Perhaps most strikingly, however, is that Nikki’s fashion is not sexualized in the slightest. It literally makes no sense that dresses and accessories – which are literally classified as “sexy” – are attuned to the male gaze. Although it would be nice to see different body types, making Nikki a more inclusive representation of personal style.

Sicks can delve into upgrading these outfits using various currencies to unlock fresh colors and so on, as well as better stats. These stats allow you to take part in more challenging outfits, where an NPC assigns you the task of being particularly “cool,” let’s say, and you must create an outfit that meets a certain point threshold. This really just means sorting and filtering your wardrobe and clicking on all the items with the best stats in a given category, whether they match or not, as well as puke and pocket squares. I understand that it would be almost impossible to program a subjective subterfuge, I just can’t aid but feel that the game’s competitive wardrobe is undermined by its own gacha systems.


Infinity Nikki costumes available in limited quantities.
Image source: Paper Shotgun/Paper Games

I haven’t even mentioned the game’s microtransactions, although honestly, they’re not that aggressive. When you hold on to your heels, you don’t get pop-ups saying “GET 50% OFF BETTER HEELS” and flashing neon arrows pointing to it. And honestly, I don’t really understand this store and whether it’s necessary to be the best Nikki you can be. It’s a dizzying barrage of premium currencies that you can seemingly earn by distilling many thousands of normal crystals into just a handful of shiny resonant goodies – or you can get them by spending real money, which I guess is a lot more effective. Get these crystals and you can donate them to a raffle that will give you a percentage chance to win super fashionable dresses, better than what you earn from regular jobs.

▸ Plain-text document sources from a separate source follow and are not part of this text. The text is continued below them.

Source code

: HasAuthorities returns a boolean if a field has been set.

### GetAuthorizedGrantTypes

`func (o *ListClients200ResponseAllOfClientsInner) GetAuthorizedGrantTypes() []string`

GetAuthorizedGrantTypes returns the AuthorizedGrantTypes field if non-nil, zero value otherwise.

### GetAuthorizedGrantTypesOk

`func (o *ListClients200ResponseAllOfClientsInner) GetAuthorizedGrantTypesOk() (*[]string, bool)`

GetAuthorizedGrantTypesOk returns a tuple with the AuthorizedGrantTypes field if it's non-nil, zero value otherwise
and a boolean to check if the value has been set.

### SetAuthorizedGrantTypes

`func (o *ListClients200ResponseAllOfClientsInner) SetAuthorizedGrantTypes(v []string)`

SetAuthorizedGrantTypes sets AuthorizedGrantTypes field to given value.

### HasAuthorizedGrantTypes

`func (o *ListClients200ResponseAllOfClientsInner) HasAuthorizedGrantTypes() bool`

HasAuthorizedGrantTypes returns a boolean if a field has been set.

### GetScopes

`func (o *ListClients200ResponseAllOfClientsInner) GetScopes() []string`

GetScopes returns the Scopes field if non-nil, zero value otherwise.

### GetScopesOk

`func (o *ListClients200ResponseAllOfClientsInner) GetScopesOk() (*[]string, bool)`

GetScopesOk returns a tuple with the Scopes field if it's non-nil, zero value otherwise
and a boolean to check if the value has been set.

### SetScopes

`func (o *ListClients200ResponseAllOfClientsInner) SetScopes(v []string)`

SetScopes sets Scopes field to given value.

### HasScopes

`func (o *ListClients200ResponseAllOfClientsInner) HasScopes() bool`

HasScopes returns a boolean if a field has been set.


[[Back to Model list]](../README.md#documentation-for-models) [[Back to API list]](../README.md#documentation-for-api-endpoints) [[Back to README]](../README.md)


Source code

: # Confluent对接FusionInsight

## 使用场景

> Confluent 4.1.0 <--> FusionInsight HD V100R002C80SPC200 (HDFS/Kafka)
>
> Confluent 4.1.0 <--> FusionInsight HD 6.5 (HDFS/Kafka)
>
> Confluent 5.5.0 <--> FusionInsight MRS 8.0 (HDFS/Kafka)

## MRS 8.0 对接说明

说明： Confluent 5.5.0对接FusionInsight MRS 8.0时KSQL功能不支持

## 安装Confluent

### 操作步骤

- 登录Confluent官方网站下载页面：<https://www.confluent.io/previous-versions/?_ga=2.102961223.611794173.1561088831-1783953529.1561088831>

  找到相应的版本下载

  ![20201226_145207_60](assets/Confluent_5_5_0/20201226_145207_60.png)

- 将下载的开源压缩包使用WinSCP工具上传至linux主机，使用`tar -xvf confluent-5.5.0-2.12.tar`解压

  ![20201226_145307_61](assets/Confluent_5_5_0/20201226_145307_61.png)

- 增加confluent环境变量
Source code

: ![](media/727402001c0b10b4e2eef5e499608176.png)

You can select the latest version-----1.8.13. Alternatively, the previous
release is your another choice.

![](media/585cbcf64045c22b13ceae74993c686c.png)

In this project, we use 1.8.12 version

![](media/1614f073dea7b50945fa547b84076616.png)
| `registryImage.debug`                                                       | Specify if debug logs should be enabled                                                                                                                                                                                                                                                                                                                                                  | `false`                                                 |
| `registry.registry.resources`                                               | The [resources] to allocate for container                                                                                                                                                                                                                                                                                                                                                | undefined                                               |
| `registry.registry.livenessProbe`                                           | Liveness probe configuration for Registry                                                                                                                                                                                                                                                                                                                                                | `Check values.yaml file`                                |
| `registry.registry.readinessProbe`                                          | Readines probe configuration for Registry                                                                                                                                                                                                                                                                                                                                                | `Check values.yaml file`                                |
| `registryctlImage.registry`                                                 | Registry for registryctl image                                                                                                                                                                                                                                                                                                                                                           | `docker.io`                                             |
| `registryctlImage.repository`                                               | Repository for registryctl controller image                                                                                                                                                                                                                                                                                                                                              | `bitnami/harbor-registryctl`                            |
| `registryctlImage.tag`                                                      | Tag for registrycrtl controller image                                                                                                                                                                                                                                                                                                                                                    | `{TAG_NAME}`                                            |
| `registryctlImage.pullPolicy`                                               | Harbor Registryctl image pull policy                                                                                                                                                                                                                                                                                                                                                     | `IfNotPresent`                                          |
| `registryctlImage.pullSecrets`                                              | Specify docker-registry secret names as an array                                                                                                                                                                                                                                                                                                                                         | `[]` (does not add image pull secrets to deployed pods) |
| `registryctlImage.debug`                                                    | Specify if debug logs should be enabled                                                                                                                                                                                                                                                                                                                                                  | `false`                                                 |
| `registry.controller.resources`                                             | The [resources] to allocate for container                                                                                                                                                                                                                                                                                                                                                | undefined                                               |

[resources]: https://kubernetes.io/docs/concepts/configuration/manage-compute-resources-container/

At least from Nikki’s review (actual spending wasn’t energetic), it didn’t seem like microtransactions were the key to Nikki simply existing and dressing nicely. Perhaps for high rollers this will be the case, but I don’t think it detracts too much from the fact that the game is an overall enjoyable time for people who want a gacha that remixes the Genshin formula into something less combative and more light-hearted.

As for me, I find that bubble gums and fantasies become a sickly sweet that I always want to chew strenuous. The platforming and clearing is fun, if overly simplistic, and feels like an escape from overwhelming gacha menus because you can finally do something that doesn’t involve clicking the “Claim All” button. I just didn’t care enough about Nikki to get her a Wonder Dress or even just dress her well, because she always returned to the flashing icon that told me to collect 20 extra Floof Spangles in some basic jumping or dodging tasks. You know what – if I could bite and chew some of the gacha, I would.

This review is based on the version of the review provided by the publisher.